An unflattering picture of our fearless leader, Grace.
This past week I attended the National Malaria Workshop over in Mansa. The NMW was put together by Peace Corps Zambia’s Malaria Committee, a group of volunteers that are dedicated to supporting anti-malaria work via Peace Corps here in Zambia. This was the first time they had put together a workshop like this and I think it was a pretty big success.
To attend the workshop with me, I brought the head teacher from a local primary school, Friday. Friday is a pretty good guy and his school there is fairly beleaguered. He’s actually the only government teacher at the school, and is nominally responsible for a catchment area that includes 600 kids. Because of school fees and the other issues facing school kids in Zambia, he “only” really teaches about 150, and is helped by “volunteer” teachers in the community (these teachers receive a stipend paid for by school fees). I chose to bring Friday because I have previously done some malaria work with him, and he was really enthusiastic about it. Plus, he reported that attendance improved because fewer kids were getting sick with malaria, so he saw the value in the education.
Friday (in the awesome track suit) getting the kids excited about fighting malaria.

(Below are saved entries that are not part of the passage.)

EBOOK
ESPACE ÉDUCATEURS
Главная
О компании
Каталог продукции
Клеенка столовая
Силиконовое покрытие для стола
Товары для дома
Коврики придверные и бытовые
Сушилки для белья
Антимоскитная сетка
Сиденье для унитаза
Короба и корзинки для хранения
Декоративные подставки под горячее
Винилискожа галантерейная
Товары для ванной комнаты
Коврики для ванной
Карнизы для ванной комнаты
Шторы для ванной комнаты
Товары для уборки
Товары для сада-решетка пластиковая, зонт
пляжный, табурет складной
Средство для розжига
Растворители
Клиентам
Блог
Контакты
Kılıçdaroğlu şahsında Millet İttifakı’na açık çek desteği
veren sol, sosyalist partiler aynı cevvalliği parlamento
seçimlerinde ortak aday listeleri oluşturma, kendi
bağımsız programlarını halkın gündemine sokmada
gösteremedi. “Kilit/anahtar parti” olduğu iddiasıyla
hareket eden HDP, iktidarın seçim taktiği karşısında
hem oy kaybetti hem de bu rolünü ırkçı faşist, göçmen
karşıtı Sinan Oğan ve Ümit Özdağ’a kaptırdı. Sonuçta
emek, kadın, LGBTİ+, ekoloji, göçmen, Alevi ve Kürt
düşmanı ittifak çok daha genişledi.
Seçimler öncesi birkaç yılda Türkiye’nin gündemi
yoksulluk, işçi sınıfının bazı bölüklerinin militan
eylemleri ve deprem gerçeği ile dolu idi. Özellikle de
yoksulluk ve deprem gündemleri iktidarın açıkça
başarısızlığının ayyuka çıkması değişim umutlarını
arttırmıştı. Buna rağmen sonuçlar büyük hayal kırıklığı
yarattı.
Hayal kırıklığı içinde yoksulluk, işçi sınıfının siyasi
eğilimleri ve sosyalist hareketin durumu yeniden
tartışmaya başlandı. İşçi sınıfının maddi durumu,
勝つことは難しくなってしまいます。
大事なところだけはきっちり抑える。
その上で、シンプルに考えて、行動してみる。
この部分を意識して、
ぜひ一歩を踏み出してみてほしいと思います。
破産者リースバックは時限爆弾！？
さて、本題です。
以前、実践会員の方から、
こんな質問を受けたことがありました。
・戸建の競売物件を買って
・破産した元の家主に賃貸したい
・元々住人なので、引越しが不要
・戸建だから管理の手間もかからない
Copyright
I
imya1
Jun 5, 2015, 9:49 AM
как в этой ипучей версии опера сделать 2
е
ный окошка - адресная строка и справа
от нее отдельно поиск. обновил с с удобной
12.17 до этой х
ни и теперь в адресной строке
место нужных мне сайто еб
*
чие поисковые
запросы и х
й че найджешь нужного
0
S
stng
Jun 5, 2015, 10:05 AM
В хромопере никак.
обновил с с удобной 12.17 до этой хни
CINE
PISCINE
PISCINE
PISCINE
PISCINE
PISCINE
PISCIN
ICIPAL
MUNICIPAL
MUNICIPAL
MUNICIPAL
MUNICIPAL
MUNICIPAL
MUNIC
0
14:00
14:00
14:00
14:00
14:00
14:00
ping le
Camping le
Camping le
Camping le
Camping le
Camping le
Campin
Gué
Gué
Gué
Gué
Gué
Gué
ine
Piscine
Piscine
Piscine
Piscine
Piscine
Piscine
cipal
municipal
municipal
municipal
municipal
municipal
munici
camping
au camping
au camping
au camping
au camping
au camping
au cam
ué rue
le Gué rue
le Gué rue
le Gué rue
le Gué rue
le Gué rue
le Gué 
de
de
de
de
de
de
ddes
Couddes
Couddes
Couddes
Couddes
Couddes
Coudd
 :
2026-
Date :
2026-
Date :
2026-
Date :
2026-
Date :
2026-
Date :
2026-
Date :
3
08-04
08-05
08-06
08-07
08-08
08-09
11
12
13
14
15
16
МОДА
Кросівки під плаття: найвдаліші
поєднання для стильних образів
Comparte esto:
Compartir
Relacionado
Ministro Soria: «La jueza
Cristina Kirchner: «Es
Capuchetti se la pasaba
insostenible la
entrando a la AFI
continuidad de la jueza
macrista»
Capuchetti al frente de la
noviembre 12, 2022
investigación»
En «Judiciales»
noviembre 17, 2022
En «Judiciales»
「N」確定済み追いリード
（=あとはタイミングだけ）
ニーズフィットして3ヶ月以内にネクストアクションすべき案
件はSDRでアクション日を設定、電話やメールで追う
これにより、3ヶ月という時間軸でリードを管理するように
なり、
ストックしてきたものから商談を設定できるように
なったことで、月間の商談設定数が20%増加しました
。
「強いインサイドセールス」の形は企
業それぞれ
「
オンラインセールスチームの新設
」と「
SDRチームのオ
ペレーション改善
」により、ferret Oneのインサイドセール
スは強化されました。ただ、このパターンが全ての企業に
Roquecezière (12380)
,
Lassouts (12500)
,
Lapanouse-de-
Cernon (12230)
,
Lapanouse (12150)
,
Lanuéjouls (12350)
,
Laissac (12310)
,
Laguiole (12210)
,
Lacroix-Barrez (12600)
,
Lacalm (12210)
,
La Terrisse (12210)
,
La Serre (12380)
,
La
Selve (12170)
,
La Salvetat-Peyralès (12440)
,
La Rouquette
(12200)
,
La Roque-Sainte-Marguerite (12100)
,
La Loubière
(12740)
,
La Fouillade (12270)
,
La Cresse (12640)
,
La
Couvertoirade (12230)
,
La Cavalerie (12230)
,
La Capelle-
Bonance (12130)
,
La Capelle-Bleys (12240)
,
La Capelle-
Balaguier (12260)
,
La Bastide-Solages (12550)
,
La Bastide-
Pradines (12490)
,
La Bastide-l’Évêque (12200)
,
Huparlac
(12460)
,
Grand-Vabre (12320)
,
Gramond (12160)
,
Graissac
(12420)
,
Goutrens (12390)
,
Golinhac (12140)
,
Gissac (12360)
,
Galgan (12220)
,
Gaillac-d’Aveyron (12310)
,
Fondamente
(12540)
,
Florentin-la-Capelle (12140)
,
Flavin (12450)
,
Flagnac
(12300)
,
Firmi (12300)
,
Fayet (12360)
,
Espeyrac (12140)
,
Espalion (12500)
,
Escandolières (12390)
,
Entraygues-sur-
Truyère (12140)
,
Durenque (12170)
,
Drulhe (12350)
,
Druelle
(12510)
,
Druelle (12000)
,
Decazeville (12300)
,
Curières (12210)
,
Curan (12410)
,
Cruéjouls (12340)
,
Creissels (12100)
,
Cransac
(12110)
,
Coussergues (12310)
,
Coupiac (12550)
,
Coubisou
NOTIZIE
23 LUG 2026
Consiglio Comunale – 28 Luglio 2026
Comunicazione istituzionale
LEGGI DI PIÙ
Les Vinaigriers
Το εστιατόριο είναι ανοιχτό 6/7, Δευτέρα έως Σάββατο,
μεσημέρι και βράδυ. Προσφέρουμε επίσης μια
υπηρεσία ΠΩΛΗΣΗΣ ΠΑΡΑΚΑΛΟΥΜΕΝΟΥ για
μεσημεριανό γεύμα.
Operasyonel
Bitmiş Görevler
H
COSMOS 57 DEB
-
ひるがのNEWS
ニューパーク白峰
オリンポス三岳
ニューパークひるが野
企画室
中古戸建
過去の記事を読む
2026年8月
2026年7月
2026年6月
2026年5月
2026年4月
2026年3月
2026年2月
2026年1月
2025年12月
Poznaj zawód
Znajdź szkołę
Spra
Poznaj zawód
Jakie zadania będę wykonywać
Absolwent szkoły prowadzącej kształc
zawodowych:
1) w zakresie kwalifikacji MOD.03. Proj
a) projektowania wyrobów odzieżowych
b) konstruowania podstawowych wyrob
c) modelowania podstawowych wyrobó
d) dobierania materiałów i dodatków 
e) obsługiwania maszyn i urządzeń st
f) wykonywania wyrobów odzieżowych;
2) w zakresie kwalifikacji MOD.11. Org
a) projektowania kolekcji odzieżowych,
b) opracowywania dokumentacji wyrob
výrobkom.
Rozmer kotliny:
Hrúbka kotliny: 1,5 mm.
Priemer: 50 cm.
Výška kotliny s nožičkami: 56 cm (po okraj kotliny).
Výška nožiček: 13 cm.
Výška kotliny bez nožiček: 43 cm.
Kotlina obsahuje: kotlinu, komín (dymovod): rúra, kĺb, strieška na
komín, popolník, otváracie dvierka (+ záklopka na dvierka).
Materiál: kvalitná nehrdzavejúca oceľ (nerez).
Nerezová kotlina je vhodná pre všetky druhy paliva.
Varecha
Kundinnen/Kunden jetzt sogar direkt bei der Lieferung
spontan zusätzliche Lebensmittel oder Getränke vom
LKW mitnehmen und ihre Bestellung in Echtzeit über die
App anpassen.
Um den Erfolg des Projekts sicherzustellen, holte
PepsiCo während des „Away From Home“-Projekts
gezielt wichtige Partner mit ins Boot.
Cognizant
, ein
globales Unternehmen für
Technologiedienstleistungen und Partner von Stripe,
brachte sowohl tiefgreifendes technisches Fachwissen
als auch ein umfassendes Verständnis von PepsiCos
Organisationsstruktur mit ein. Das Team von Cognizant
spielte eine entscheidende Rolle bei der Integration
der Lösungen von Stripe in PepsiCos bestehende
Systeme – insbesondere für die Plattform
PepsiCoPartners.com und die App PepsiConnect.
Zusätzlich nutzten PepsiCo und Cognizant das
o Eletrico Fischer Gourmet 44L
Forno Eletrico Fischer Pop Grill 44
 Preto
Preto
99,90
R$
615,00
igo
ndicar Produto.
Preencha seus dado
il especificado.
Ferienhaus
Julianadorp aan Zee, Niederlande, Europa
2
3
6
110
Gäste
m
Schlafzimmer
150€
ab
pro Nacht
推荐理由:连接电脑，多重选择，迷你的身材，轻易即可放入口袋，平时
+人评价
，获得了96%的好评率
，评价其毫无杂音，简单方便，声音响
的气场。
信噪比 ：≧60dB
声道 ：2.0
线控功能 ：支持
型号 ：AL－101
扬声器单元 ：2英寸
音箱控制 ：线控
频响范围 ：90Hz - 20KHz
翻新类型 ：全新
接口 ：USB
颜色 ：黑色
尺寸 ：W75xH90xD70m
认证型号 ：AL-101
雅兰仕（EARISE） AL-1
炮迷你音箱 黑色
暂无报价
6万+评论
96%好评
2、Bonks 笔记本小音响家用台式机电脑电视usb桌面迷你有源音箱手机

The workshop was over three days. The first day was mostly about teaching us about malaria. Things like how it is transmitted and the history of malaria and the current state of malaria in Zambia. The counterparts really enjoyed this portion, especially some of the videos about how malaria is transmitted and about the lifecycle of malaria. As for the current state of malaria in Zambia, it’s bad. Sub-Saharan Africa is rife with malaria, and it is really hard to combat here. The prevalence of malaria is very high, most people live in far remote rural villages where it is hard for the government to come in and work on malaria eradication, and since the governments of many of these countries are chronically under-funded anyways it is hard to put resources towards the problem.
On the second day, we learned about care groups, which is a strategy for reaching a large number of households. The way this program works is someone like a PCV will lead a group of about 10 volunteers from the community. The PCV will teach these volunteers about malaria and different prevention strategies and the like and then the volunteers are responsible for going out to about 10 households and teaching them. So that way one “expert” can reach 100 households on a regular basis. I thought that was a really good strategy and depending on Friday’s enthusiasm we might implement it. In the afternoon though we introduced Malaria GRS. One of the really cool parts of this workshop is that on the third day we went to a local school and we actually had a field day. So the afternoon of the second day was spent preparing for that.
Me, holding up a “NOSENSE” sign.
The field day on the third day was really cool. I think workshops are best when they are hands on; I find a lot of counterparts are visual learners who need to see and do something before they really “get” it. So being able to go to a local school and actually implement some of the interventions we learned during the workshop was awesome. My group was in charge of “Fact/Nonsense,” which is a game where you read the students different statements about malaria, and they decide if the facts are indeed facts or if they are nonsense. Intrinsically, the game is a little boring, but the counterparts in my group (and especially Friday) worked really hard to make it exciting for the kids, with a lot of running around and yelling and all that jazz. It gets the kids talking about malaria and seeing what they already know in a group setting with their friends. We ran through it four times with four different groups, giving different people a chance to lead it. So that went really awesome.
Counterparts and volunteers from Northern Province in front of the school’s malaria mural.
The workshop wrapped up pretty soon after the field day but I think it really had a lot of value. It brought counterparts together so they could talk about what was going on in their communities, and the workshop taught all of us some cool interventions and strategies for reducing the burden of malaria in Zambia. I know Friday was especially enthusiastic. He kept thanking me for “blessing” him with the opportunity to come to the workshop and learn. Now the trick will be to harness that enthusiasm back in the village to help eradicate malaria, but frankly I don’t think that’ll be too much of a problem. Malaria is such a burden here in Zambia and anything we can do to help ease that burden for our neighbors will be pretty awesome.